NASA SBIR 2010 Solicitation

FORM B - PROPOSAL SUMMARY


PROPOSAL NUMBER: 10-1 A2.06-8842
SUBTOPIC TITLE: Aerothermodynamics
PROPOSAL TITLE: Plasma Sensor For High Bandwidth Mass-Flow Measurements at High Mach Numbers with RF Link

SMALL BUSINESS CONCERN (Firm Name, Mail Address, City/State/Zip, Phone)
Spectral Energies, LLC
5100 Springfield Street, Suite 301
Dayton, OH 45431 - 1262
(937) 266-9570

PRINCIPAL INVESTIGATOR/PROJECT MANAGER (Name, E-mail, Mail Address, City/State/Zip, Phone)
Sivaram Gogineni
spgogineni@gmail.com
5100 Springfield Street, Suite 301
Dayton, OH 45431 - 1262
(937) 266-9570

Estimated Technology Readiness Level (TRL) at beginning and end of contract:
Begin: 2
End: 6

TECHNICAL ABSTRACT (Limit 2000 characters, approximately 200 words)
The proposal is aimed at the development of a miniature high bandwidth (1 MHz class) plasma sensor for flow measurements at high enthalpies. This device uses a plasma discharge between two encapsulated electrodes as the primary sensing element to measure various flow parameters including mass flow. The advantages of the plasma sensor are that it requires no frequency compensation up to its A.C. carrier frequency, has an amplitude-modulated output that has excellent common-mode rejection with a signal-to-noise ratio that is much better than a hot-wire, is robust with no sensor element to break, can have a small spatial volume, and is insensitive to temperature variations making calibration easier than thermal-based sensors. This sensor has applications for measurements in gas-turbine machinery, shock tubes, shock-boundary layer experiments, high-enthalpy hypersonic flows, and in plasma-laden flows such as on reentry vehicles. The output from the sensor is wirelessly transmitted and can be remotely demodulated and converted into the constituent mean and fluctuating components. The proposed effort is designed to advance and expand the capabilities of the plasma sensor for high Mach number flows.

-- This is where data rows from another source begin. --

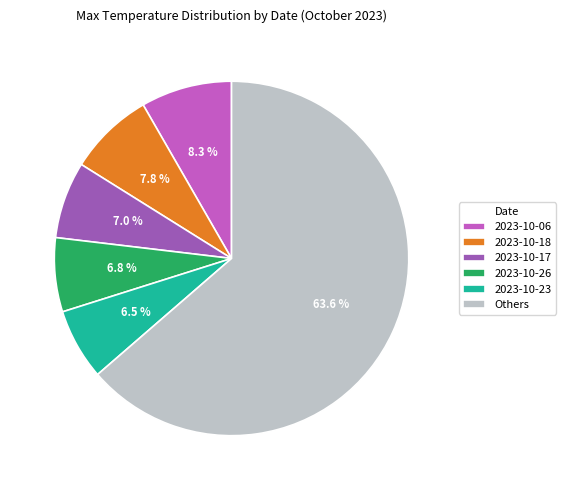

To the nearest percent, what is the average slice percentage?

17%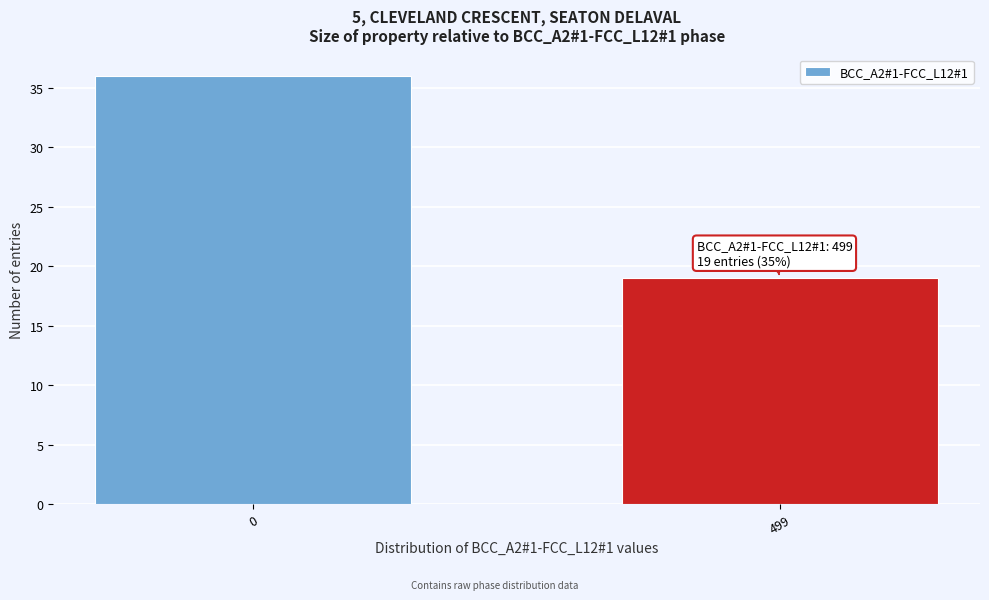

Reading left to right, what are all the values shown in this chart?

0=36	499=19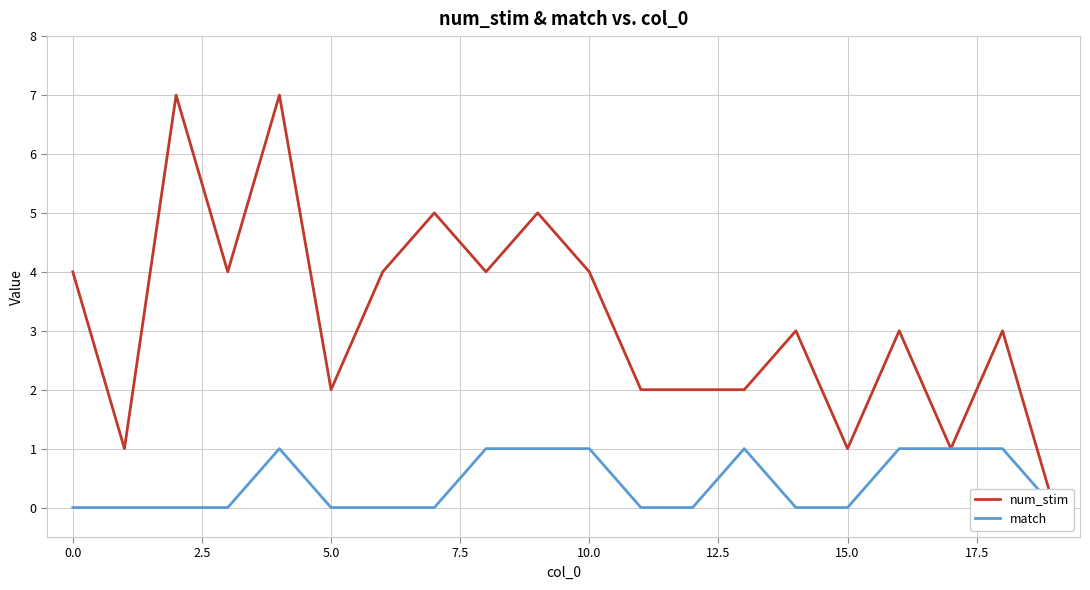

True or false: num_stim and match intersect in this chart.

False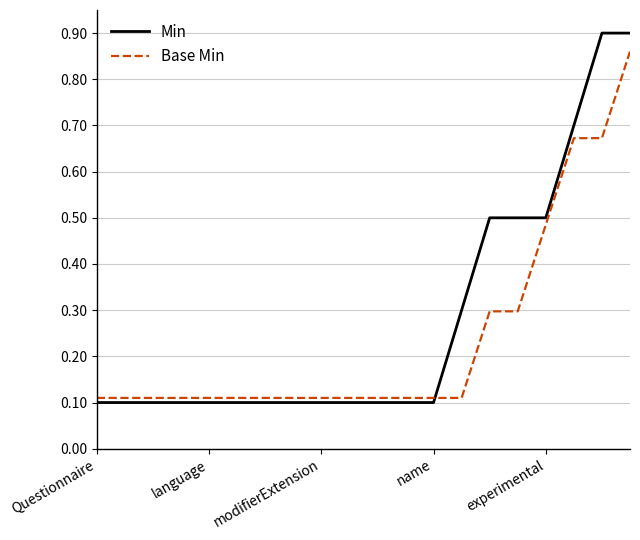

True or false: Base Min and Min cross at least once.

True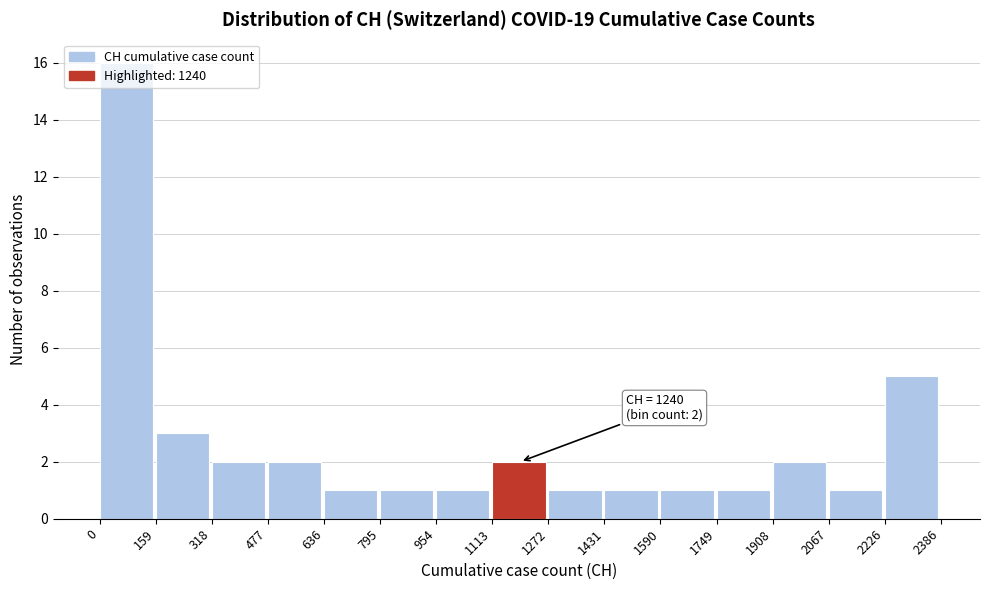

Which range on the x-axis has the tallest bar?

0 to 159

POTENTIAL NASA COMMERCIAL APPLICATIONS (Limit 1500 characters, approximately 150 words)
The proposed program is designed to add a robust sensing capability to NASA's mission of research and development in hypersonic and high-enthalpy flow environments, with particular emphasis on mass-ow measurements in a small-measurement volume. This sensor addresses NASA's need to reduce uncertainty and to improve predictive capabilities in boundary layer transition, shock boundary-layer interactions, and other flow conditions involving high enthalpies, temperature gradients, radiative heating or other forms of aerothermal stresses. This technology will support on-going research in the design of scramjet vehicles, improve rotating turbomachinery performance, and the development and validation of transition and turbulence models in both CFD and experiment. It has particular benefit as a laboratory sensor and will provide a turn-key solution to research in high-enthalpy flows.

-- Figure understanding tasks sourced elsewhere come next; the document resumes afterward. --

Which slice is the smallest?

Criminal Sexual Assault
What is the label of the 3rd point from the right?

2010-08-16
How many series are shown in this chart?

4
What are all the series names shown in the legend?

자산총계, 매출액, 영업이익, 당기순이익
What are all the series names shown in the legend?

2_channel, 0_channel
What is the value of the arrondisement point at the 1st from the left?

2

POTENTIAL NON-NASA COMMERCIAL APPLICATIONS (Limit 1500 characters, approximately 150 words)
The proposed program is designed to provide the aerospace industry with a new class of robust sensors that use plasma as the main sensing element. This technology addresses shortcomings in sensing that limits the ability to measure flow quantities in environments characterized by high enthalpy, Mach number, or aerothermal gradients, particularly in the case where high-bandwidth or small volume measurements are required. The plasma sensor provides the ability to obtain feedback in the hot sections of gas-turbines, which is critical to improving their performance and efficiency. Engine manufacturers are limited by current approaches using optical techniques such as laser Doppler velocimetry, which do not provide spatial or temporal resolution, or dynamic pressure sensors such as those manufactured by Kulite, which cannot provide high-temperature reliability. The plasma sensor can provide cheap and reliable sensing capability that can help to advance the state-of-the art in aeronautical engineering.

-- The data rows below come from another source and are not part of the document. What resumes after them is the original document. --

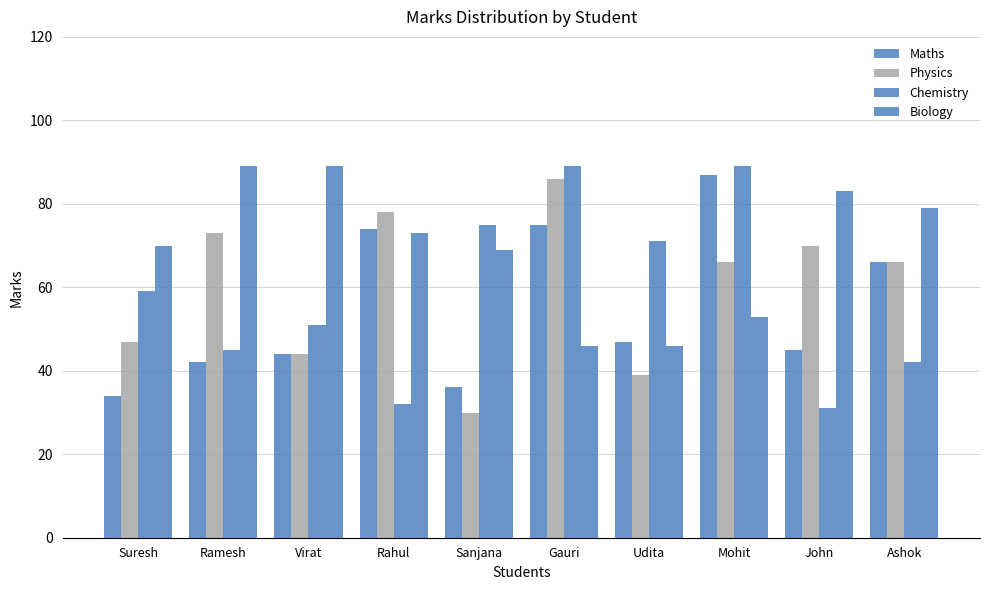

At how many categories does at least one series exceed 67?

10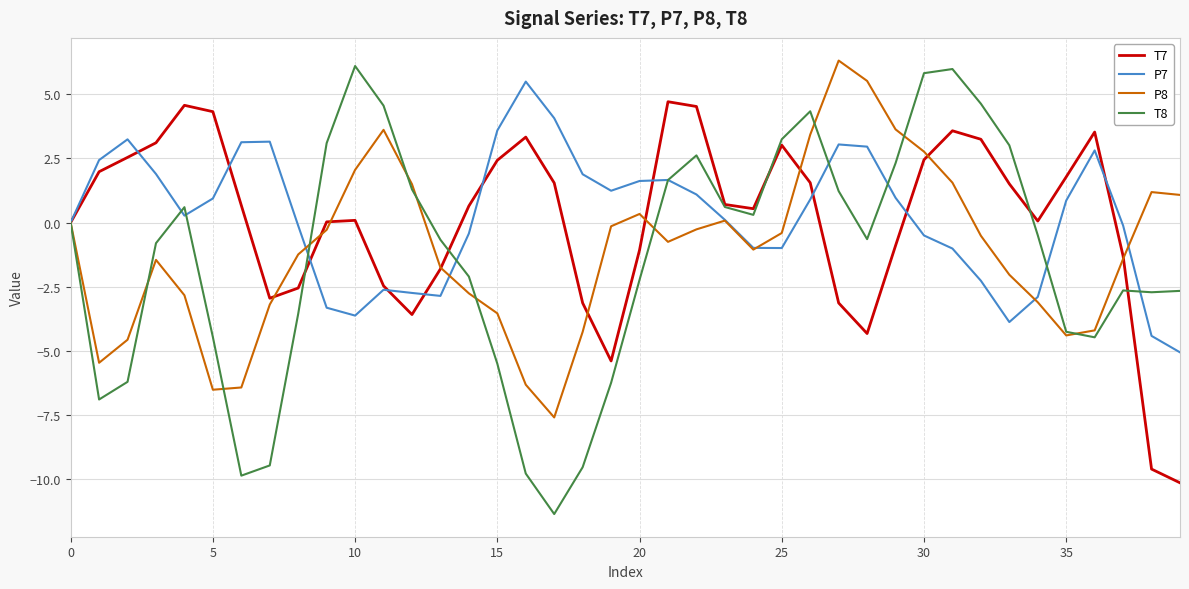

Which series has the largest range (max minus min)?

T8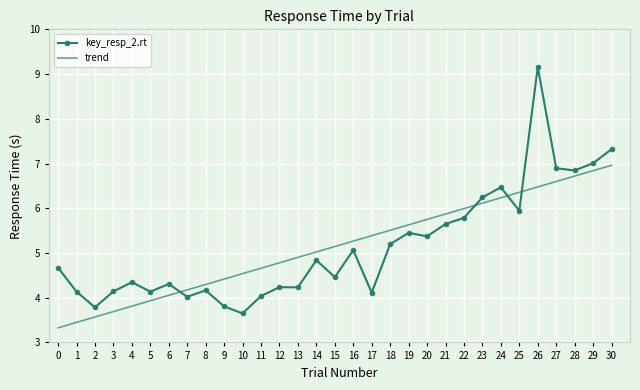

What is the smallest value displayed?

3.6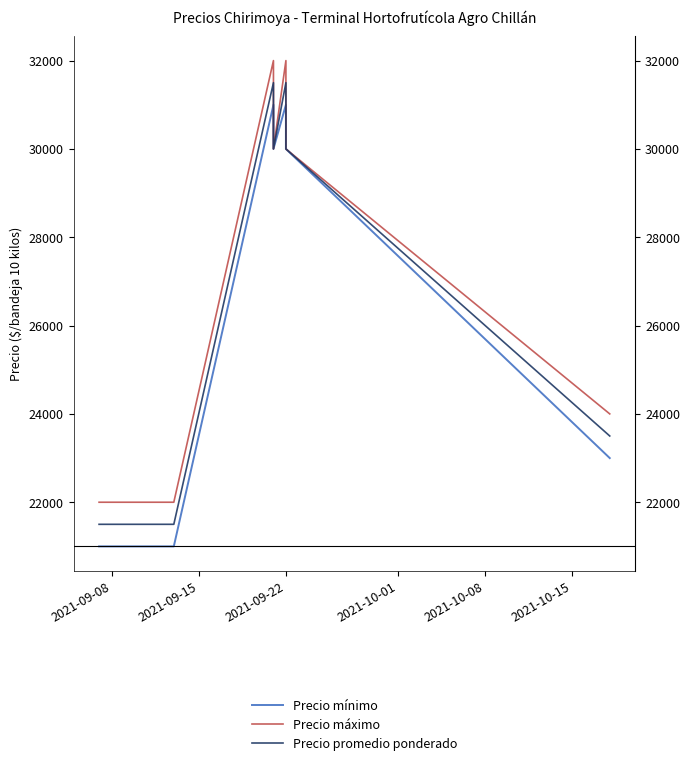

List the series in order of their peak value, lowest first.

Precio mínimo, Precio promedio ponderado, Precio máximo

TECHNOLOGY TAXONOMY MAPPING (NASA's technology taxonomy has been developed by the SBIR-STTR program to disseminate awareness of proposed and awarded R/R&D in the agency. It is a listing of over 100 technologies, sorted into broad categories, of interest to NASA.)
Aerodynamics
Atmospheric Propulsion
Ceramics
Manufacturing Methods
Surface Propulsion
Thermal


Form Generated on 09-03-10 12:12